(Dataset excerpts)
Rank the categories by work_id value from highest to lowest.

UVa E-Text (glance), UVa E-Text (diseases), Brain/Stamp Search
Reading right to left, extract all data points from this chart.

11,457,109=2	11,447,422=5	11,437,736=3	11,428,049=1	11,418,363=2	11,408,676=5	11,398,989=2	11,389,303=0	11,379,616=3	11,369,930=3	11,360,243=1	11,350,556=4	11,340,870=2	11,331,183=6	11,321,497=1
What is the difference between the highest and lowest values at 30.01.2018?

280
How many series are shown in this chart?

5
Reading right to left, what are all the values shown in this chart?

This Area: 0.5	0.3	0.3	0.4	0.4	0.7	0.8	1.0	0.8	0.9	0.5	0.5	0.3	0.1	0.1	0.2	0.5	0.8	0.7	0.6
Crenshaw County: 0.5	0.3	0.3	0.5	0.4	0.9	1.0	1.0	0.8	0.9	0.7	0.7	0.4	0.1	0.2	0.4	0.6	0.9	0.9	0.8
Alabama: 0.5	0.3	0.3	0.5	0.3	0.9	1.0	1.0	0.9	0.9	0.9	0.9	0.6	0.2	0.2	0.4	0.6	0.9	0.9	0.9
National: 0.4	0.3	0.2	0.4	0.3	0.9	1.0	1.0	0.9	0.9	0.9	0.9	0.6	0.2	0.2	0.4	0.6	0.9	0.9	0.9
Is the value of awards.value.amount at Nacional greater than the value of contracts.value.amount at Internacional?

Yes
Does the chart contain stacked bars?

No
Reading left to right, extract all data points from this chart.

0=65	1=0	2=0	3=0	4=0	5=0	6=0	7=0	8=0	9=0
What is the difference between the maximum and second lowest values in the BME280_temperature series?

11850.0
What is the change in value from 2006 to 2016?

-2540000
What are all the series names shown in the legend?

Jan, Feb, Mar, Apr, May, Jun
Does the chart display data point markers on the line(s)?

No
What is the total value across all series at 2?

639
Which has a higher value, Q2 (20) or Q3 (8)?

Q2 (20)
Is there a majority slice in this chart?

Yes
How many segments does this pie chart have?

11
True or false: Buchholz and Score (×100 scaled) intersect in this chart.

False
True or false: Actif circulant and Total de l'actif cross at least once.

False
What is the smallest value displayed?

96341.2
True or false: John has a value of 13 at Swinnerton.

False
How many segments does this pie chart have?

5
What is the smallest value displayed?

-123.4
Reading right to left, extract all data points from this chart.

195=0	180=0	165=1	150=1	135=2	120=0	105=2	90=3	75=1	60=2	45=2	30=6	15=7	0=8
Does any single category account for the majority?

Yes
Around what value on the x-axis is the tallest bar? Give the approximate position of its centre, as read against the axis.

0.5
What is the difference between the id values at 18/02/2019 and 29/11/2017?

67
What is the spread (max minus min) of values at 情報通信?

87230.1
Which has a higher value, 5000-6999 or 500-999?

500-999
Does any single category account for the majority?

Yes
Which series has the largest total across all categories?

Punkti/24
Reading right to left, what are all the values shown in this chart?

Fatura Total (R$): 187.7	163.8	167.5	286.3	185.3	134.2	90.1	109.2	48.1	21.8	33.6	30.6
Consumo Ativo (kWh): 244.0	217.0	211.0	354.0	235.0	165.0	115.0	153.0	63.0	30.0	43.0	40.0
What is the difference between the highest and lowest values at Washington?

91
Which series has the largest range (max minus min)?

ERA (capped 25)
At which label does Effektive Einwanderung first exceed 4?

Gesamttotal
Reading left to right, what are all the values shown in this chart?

- [Required action]
Please list every line above that contains the word "between", copying each one in full.

- [Answer section]
What is the difference between the highest and lowest values at 30.01.2018?
What is the difference between the maximum and second lowest values in the BME280_temperature series?
What is the difference between the id values at 18/02/2019 and 29/11/2017?
What is the difference between the highest and lowest values at Washington?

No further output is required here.